**TASK REQUIREMENTS**
Count the lines below that contain the word "подходят", and reply with that number alone.

**EXTRACTED INFORMATION**
· · · · · · ·

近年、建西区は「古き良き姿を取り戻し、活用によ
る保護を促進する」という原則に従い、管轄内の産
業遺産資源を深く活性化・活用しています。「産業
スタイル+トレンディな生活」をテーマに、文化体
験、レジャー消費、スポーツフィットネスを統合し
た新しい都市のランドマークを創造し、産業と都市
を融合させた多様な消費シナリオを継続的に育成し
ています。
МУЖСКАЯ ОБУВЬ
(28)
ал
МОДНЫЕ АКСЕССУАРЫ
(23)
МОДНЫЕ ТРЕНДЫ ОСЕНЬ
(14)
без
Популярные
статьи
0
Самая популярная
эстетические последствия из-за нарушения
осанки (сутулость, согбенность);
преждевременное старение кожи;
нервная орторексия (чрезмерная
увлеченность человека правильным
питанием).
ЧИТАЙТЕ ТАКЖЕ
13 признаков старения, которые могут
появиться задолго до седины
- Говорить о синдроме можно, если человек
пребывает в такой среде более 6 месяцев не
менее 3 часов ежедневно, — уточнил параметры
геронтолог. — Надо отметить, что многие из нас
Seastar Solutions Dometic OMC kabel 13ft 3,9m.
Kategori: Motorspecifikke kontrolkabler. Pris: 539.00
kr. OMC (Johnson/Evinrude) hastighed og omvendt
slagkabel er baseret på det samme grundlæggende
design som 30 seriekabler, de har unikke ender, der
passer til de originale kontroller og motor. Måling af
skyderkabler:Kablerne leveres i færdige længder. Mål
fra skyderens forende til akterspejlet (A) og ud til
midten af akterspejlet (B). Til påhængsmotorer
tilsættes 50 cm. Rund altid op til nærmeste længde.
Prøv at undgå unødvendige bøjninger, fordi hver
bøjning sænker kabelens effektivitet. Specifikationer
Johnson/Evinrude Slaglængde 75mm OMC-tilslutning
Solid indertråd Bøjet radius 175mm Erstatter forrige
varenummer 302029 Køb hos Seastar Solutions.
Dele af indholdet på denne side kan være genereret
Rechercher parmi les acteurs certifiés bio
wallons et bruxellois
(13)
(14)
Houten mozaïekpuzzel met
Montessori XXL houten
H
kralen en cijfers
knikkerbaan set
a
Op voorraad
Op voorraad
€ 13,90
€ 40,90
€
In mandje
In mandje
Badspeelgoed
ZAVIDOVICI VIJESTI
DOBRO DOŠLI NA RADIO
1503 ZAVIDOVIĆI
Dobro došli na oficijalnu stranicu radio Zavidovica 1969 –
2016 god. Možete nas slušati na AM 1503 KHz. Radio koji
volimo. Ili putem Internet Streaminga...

· · · · · · ·

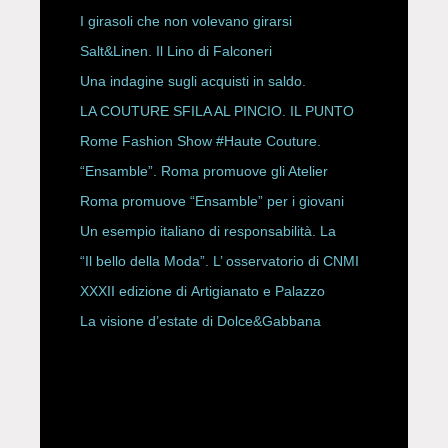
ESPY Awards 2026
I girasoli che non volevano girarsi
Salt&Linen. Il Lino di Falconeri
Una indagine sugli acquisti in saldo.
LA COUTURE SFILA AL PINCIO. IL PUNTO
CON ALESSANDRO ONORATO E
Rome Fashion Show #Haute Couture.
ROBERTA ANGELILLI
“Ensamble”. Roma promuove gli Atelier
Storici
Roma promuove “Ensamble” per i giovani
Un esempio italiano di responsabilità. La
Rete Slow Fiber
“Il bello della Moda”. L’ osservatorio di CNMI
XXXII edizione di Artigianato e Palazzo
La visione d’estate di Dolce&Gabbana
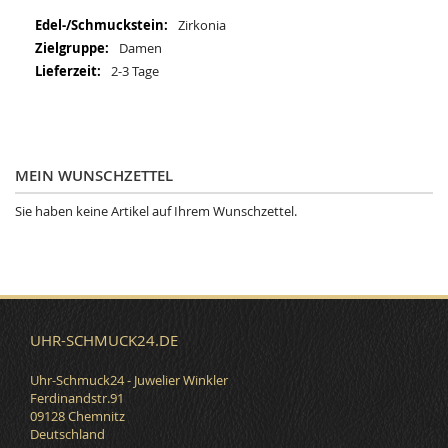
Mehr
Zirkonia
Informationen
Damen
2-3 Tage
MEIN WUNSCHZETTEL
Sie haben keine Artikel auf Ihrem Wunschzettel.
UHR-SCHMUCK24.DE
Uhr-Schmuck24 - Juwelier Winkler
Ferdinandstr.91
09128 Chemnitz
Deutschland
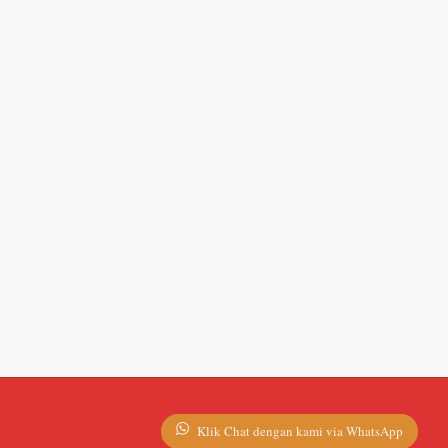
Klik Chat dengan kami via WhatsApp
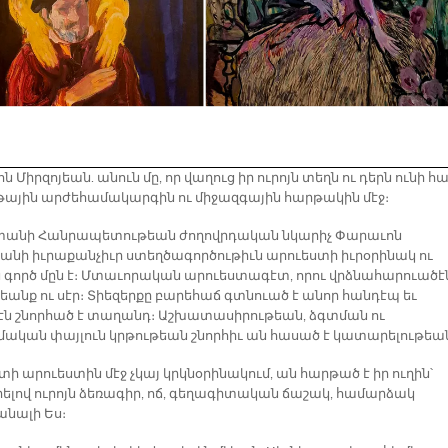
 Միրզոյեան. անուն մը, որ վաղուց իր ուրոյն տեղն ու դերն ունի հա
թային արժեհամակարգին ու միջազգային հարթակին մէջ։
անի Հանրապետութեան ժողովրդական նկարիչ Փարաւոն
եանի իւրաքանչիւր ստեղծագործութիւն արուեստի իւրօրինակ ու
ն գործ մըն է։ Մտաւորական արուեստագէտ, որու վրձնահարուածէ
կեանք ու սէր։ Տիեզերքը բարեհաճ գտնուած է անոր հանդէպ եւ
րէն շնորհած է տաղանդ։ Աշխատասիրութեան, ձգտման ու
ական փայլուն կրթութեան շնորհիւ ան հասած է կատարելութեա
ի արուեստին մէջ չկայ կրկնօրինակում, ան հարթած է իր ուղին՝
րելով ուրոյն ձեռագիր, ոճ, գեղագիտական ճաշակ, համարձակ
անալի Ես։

· · · · · · ·

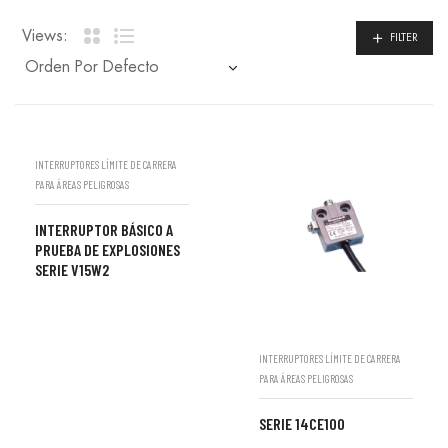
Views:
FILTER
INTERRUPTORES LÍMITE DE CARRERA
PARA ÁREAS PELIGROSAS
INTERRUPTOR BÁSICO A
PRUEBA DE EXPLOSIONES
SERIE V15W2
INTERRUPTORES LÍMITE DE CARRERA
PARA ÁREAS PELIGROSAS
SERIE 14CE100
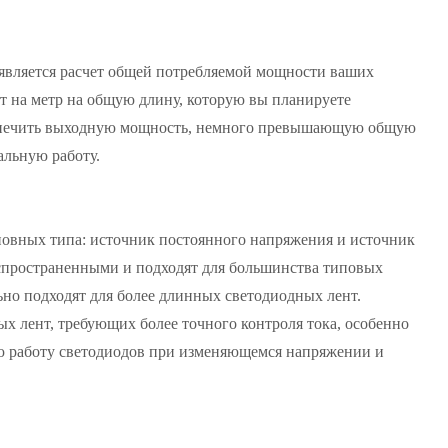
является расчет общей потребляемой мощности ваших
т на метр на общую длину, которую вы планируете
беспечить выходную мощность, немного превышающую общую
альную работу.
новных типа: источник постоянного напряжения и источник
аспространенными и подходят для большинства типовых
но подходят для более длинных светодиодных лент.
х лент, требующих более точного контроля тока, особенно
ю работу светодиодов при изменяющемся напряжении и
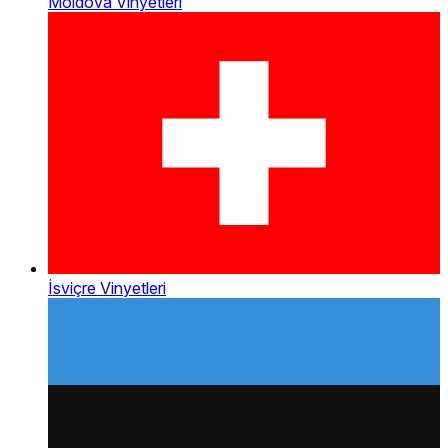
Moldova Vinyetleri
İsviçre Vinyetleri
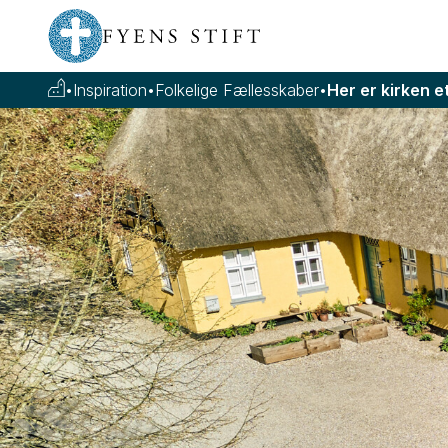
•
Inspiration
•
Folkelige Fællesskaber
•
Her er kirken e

· · · · · · ·

**RESPONSE BELOW**
2